On Thu, Feb 14, 2008 at 08:46:40AM -0600, Christopher Singley wrote:
> failing to quantize the data introduces 
> inconsistencies.

   Inconsistency between what? between different backends? Are they really
consistent by themselves?

> If I define a DecimalCol as size=10, precision=5, then when I fetch that 
> attribute from the database, I really don't want it to have size=20, 
> precision=2.

   Yes, but there is no harm in having size=20, precision=5.

> I think the class definition should be enforced for each instance.  
> Otherwise, 
> why bother having these parameters if they are meaningless?

   They are passed to the backend.

> Don't we want to be able to use SQLObject to write database-agnostic code?

   As far as possible but not further.
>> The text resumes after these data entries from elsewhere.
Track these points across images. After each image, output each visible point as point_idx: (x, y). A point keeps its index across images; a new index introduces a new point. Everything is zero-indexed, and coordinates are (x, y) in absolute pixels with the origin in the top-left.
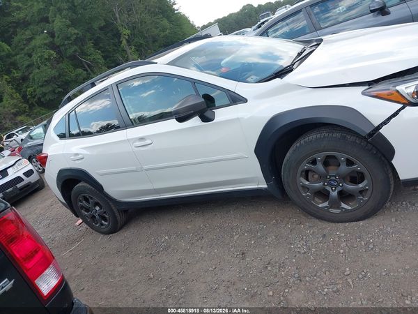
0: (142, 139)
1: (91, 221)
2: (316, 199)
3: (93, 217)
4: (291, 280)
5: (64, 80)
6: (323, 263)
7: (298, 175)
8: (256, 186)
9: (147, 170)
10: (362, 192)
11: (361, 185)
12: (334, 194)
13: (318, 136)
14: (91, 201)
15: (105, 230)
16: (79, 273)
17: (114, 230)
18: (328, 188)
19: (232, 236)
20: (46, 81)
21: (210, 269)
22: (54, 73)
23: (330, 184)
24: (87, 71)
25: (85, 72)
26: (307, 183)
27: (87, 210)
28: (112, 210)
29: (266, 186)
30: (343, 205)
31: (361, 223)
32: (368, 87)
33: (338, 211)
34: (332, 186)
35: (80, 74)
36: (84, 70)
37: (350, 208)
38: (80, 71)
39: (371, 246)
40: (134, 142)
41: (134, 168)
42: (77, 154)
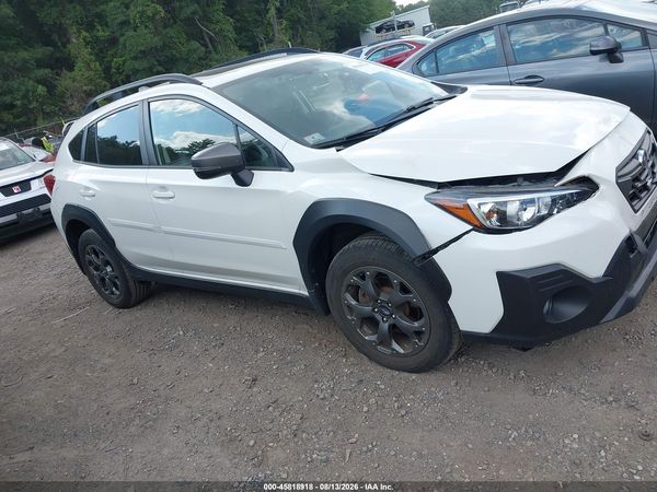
0: (163, 188)
1: (100, 284)
2: (365, 328)
3: (103, 280)
4: (285, 432)
5: (169, 54)
6: (335, 419)
7: (344, 289)
8: (297, 291)
9: (166, 233)
10: (419, 333)
11: (416, 324)
12: (385, 326)
13: (371, 242)
14: (101, 257)
15: (116, 301)
16: (57, 354)
17: (126, 304)
18: (378, 317)
19: (257, 352)
20: (141, 52)
21: (206, 390)
22: (157, 41)
23: (380, 312)
24: (207, 47)
25: (203, 49)
26: (354, 303)
27: (97, 269)
28: (124, 276)
29: (307, 294)
30: (395, 346)
31: (414, 376)
32: (435, 190)
33: (388, 351)
34: (384, 315)
35: (195, 51)
36: (202, 45)
37: (402, 351)
38: (195, 44)
39: (403, 412)
40: (154, 189)
41: (150, 226)
42: (88, 188)
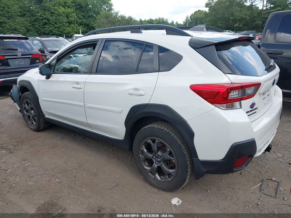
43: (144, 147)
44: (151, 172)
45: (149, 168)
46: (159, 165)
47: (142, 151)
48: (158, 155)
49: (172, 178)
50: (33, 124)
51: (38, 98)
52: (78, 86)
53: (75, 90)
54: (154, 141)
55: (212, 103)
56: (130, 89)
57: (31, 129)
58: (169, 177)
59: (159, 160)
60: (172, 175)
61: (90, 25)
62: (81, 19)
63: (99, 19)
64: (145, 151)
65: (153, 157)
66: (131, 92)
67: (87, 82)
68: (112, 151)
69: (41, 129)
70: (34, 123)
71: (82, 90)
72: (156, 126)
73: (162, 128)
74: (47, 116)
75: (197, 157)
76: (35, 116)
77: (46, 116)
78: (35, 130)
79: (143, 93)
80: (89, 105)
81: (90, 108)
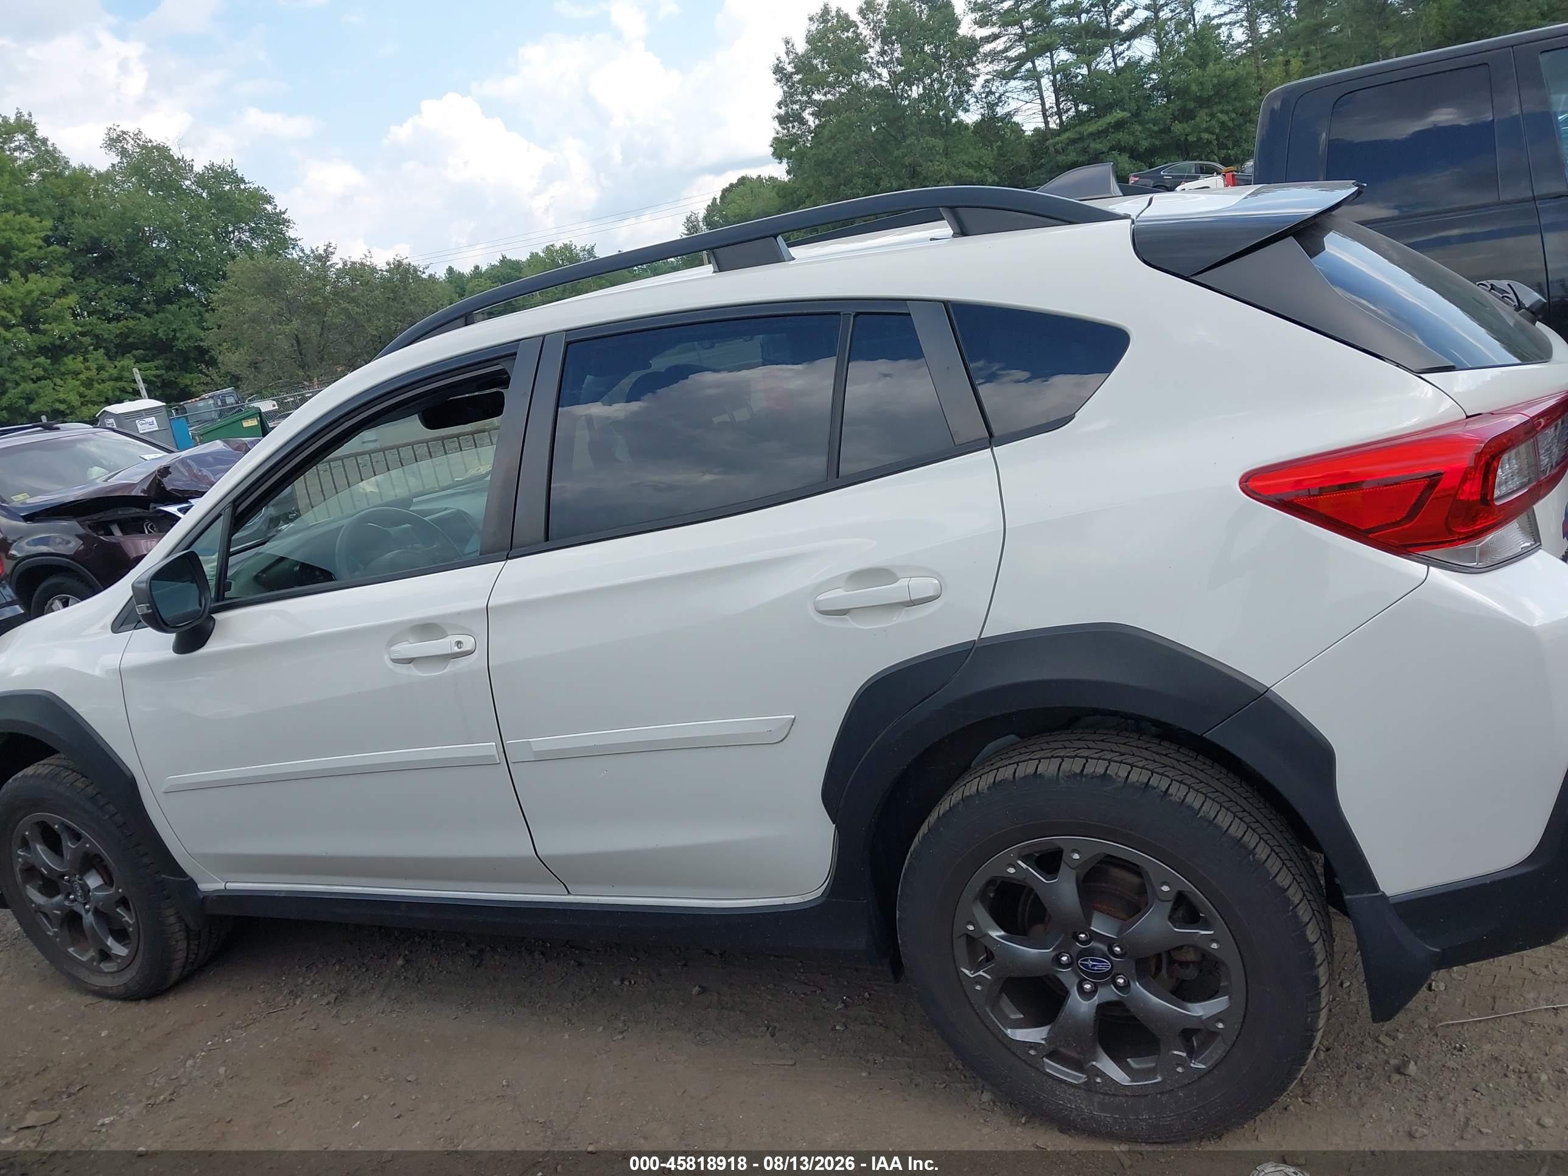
43: (981, 914)
44: (1054, 1055)
45: (1035, 1035)
46: (1107, 994)
47: (975, 944)
48: (1093, 936)
49: (1216, 1051)
50: (105, 955)
51: (131, 784)
52: (445, 645)
53: (414, 672)
54: (1049, 862)
55: (1402, 548)
56: (829, 584)
57: (103, 994)
58: (1192, 1053)
59: (1105, 966)
60: (1214, 1034)
61: (180, 345)
62: (118, 318)
63: (224, 302)
64: (996, 933)
65: (1057, 960)
66: (838, 595)
67: (503, 608)
68: (703, 990)
69: (175, 975)
70: (119, 950)
71: (477, 660)
72: (1049, 768)
73: (1096, 767)
74: (210, 884)
75: (1373, 885)
76: (123, 902)
77: (205, 886)
78: (130, 996)
79: (923, 586)
80: (541, 742)
81: (544, 758)
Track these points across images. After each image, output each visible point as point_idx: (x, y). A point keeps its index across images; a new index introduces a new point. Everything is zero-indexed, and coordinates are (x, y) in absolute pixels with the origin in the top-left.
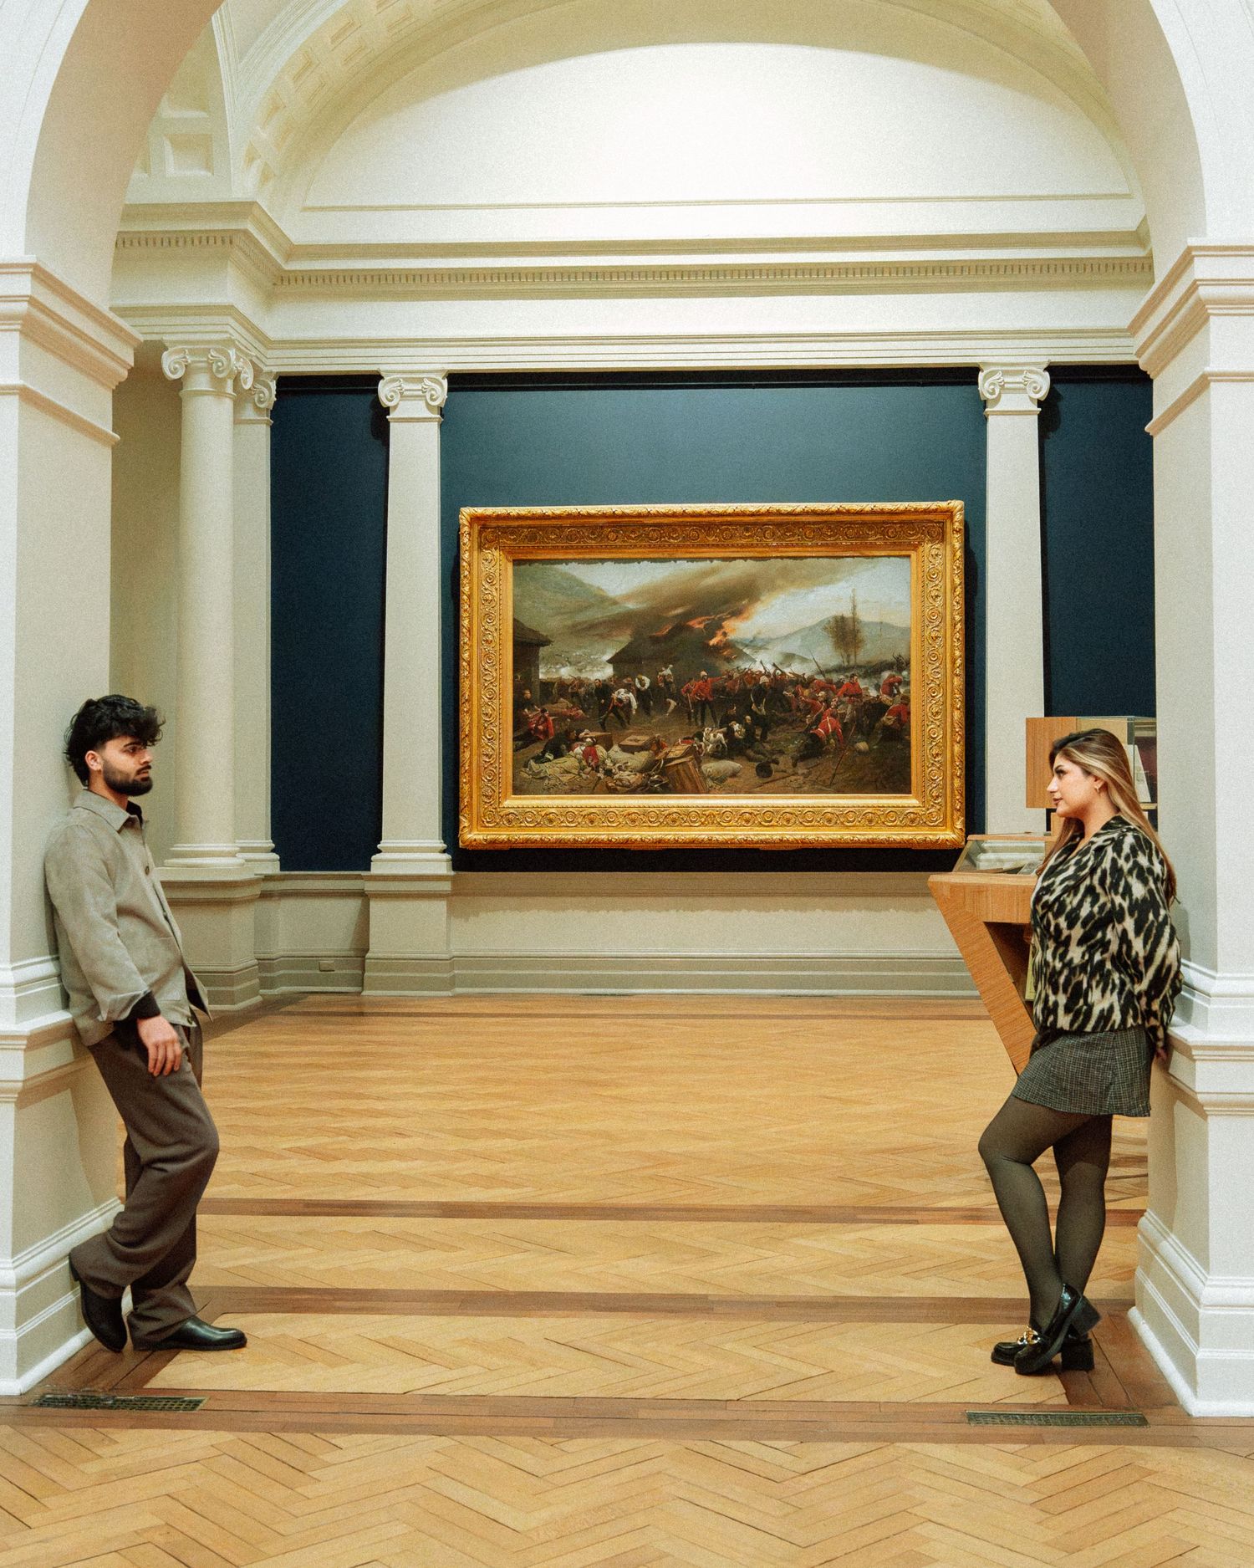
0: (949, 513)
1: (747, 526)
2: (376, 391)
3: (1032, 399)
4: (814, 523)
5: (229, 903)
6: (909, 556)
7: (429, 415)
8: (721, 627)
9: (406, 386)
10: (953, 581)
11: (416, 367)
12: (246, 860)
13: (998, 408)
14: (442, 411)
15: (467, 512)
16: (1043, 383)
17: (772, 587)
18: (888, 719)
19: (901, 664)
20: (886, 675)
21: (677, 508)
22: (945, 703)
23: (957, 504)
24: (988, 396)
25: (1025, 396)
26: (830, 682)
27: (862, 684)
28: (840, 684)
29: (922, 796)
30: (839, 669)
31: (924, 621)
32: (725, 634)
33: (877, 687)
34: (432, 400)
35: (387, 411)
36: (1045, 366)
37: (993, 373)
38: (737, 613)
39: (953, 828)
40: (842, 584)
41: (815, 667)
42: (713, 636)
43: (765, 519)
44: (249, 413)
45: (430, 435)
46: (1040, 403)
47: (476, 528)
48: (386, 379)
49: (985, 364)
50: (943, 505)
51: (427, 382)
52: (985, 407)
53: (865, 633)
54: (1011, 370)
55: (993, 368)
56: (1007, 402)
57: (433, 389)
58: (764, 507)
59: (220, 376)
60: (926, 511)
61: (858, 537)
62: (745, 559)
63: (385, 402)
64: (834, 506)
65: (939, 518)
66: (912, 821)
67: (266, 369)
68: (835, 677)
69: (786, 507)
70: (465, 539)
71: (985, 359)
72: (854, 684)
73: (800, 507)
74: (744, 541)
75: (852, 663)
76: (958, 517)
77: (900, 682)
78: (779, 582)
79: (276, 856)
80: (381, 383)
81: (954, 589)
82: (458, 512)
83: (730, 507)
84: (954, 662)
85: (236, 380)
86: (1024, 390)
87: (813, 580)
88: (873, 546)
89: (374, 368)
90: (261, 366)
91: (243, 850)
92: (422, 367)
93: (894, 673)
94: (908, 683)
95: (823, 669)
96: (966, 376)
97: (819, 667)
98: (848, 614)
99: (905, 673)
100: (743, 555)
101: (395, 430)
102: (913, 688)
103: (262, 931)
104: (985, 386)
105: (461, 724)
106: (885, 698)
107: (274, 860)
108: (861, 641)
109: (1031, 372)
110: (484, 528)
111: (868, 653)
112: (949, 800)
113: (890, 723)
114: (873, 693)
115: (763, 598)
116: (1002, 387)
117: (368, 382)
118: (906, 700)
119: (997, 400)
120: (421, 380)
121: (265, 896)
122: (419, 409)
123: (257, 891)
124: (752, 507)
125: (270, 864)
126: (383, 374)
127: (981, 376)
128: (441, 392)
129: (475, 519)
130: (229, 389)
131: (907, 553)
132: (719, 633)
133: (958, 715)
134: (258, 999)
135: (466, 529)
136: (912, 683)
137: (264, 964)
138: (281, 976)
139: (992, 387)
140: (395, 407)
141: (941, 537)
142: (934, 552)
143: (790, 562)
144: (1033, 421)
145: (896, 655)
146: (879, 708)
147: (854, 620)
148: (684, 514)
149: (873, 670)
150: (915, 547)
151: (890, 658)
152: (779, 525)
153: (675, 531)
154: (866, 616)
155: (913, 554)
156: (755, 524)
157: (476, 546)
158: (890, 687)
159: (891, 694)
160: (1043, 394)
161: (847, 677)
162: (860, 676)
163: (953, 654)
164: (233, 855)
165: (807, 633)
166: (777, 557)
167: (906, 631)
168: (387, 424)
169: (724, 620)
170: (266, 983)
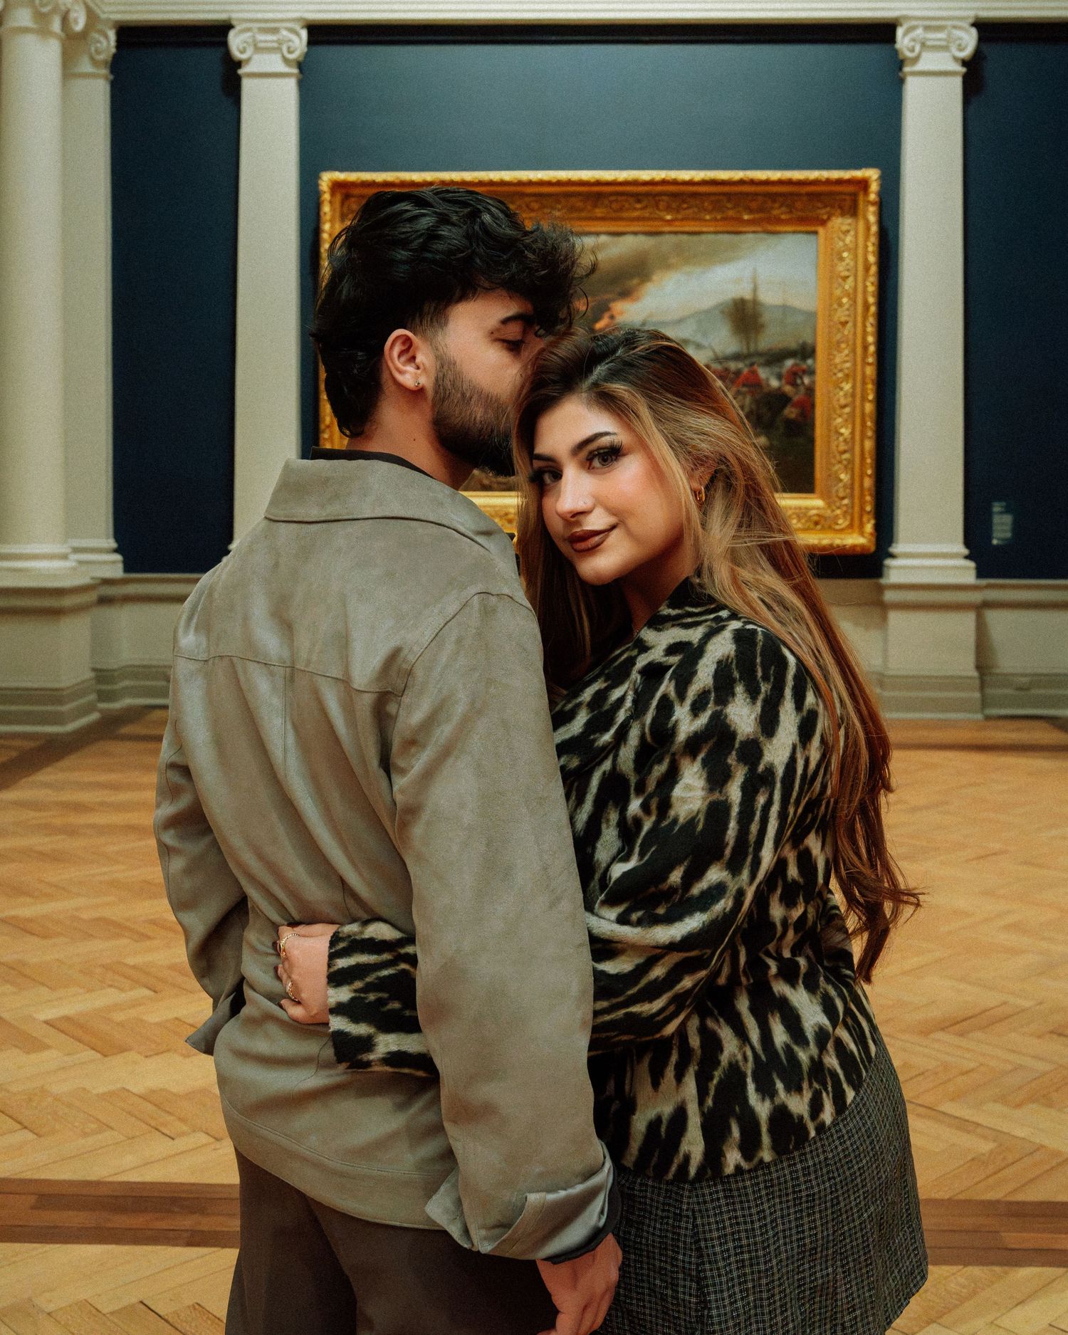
0: (864, 184)
1: (638, 197)
2: (225, 44)
3: (955, 59)
4: (715, 194)
5: (57, 613)
6: (816, 233)
7: (283, 68)
8: (608, 309)
9: (261, 37)
10: (866, 260)
11: (270, 16)
12: (81, 562)
13: (920, 67)
14: (300, 65)
15: (327, 178)
16: (969, 41)
17: (666, 265)
18: (790, 412)
19: (806, 352)
20: (789, 363)
21: (563, 175)
22: (853, 395)
23: (872, 174)
24: (909, 54)
25: (947, 54)
26: (727, 370)
27: (763, 373)
28: (738, 373)
29: (826, 496)
30: (737, 357)
31: (832, 302)
32: (612, 317)
33: (779, 377)
34: (290, 52)
35: (239, 64)
36: (971, 21)
37: (913, 28)
38: (626, 294)
39: (862, 534)
40: (741, 264)
41: (710, 354)
42: (597, 319)
43: (659, 188)
44: (86, 66)
45: (287, 92)
46: (964, 63)
47: (338, 198)
48: (238, 28)
49: (907, 18)
50: (858, 174)
51: (285, 33)
52: (900, 69)
53: (766, 317)
54: (932, 25)
55: (914, 23)
56: (929, 62)
57: (290, 41)
58: (659, 175)
59: (45, 10)
60: (839, 182)
61: (761, 210)
62: (635, 233)
63: (237, 54)
64: (737, 175)
65: (850, 189)
66: (816, 523)
67: (103, 16)
68: (733, 366)
69: (685, 175)
70: (326, 208)
71: (904, 13)
72: (754, 373)
73: (698, 175)
74: (636, 214)
75: (752, 349)
76: (874, 187)
77: (804, 372)
78: (673, 261)
79: (118, 557)
80: (232, 34)
81: (867, 269)
82: (318, 177)
83: (623, 175)
84: (865, 348)
85: (65, 20)
86: (945, 48)
87: (712, 257)
88: (779, 221)
89: (223, 16)
90: (98, 11)
91: (76, 550)
92: (279, 16)
93: (798, 361)
94: (811, 372)
95: (720, 354)
96: (882, 32)
97: (714, 352)
98: (748, 296)
99: (810, 362)
100: (632, 229)
101: (247, 86)
102: (819, 378)
103: (100, 642)
104: (903, 41)
105: (322, 414)
106: (788, 389)
107: (114, 562)
108: (762, 326)
109: (955, 27)
110: (347, 197)
111: (769, 340)
112: (857, 501)
113: (793, 416)
114: (774, 383)
115: (655, 278)
116: (923, 45)
117: (217, 32)
118: (810, 391)
119: (916, 60)
120: (275, 31)
121: (104, 601)
122: (274, 63)
123: (92, 597)
124: (645, 175)
125: (112, 567)
126: (234, 23)
127: (900, 32)
128: (299, 42)
129: (337, 186)
130: (56, 26)
131: (813, 229)
132: (606, 315)
133: (869, 408)
134: (94, 716)
135: (327, 196)
136: (818, 371)
137: (102, 676)
138: (124, 688)
139: (912, 44)
140: (248, 60)
141: (852, 210)
142: (845, 228)
143: (685, 237)
144: (957, 83)
145: (801, 341)
146: (780, 399)
147: (755, 302)
148: (570, 183)
149: (774, 358)
150: (823, 223)
151: (793, 345)
152: (674, 195)
153: (559, 202)
154: (769, 297)
155: (821, 230)
156: (647, 195)
157: (338, 214)
158: (793, 378)
159: (794, 384)
160: (967, 52)
161: (746, 365)
162: (760, 365)
163: (864, 339)
164: (64, 557)
165: (702, 317)
166: (670, 233)
167: (811, 316)
168: (238, 79)
169: (614, 300)
170: (105, 696)
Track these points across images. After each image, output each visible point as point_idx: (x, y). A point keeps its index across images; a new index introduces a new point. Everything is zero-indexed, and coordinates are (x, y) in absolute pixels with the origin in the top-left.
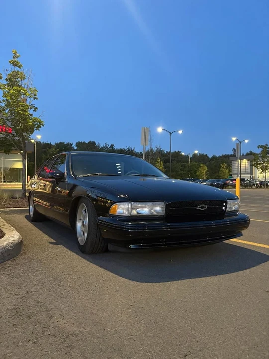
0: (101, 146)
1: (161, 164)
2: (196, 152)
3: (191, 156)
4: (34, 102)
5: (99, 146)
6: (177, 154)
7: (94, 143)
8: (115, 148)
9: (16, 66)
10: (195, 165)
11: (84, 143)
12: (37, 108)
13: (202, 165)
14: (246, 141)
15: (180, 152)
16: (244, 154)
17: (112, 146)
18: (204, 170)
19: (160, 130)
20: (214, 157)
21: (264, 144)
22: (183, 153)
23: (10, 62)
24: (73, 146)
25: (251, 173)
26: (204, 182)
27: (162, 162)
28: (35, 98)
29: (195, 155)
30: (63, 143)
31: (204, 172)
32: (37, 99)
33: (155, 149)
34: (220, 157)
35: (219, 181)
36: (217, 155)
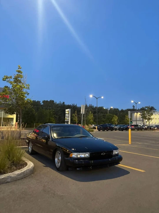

By using strings to store decimals
we are making a workaround for the backend that doesn't have a decimal
type. But the workaround has a price.

> If 
> every other DB engine offers strict guarantees about size/precision, 
> shouldn't sqlobject do the same?

   They guarantee minimal precision. Quantization in SQLObject makes that
worse, not better.

Oleg.
-- 
     Oleg Broytmann            http://phd.pp.ru/            [EMAIL PROTECTED]
           Programmers don't die, they just GOSUB without RETURN.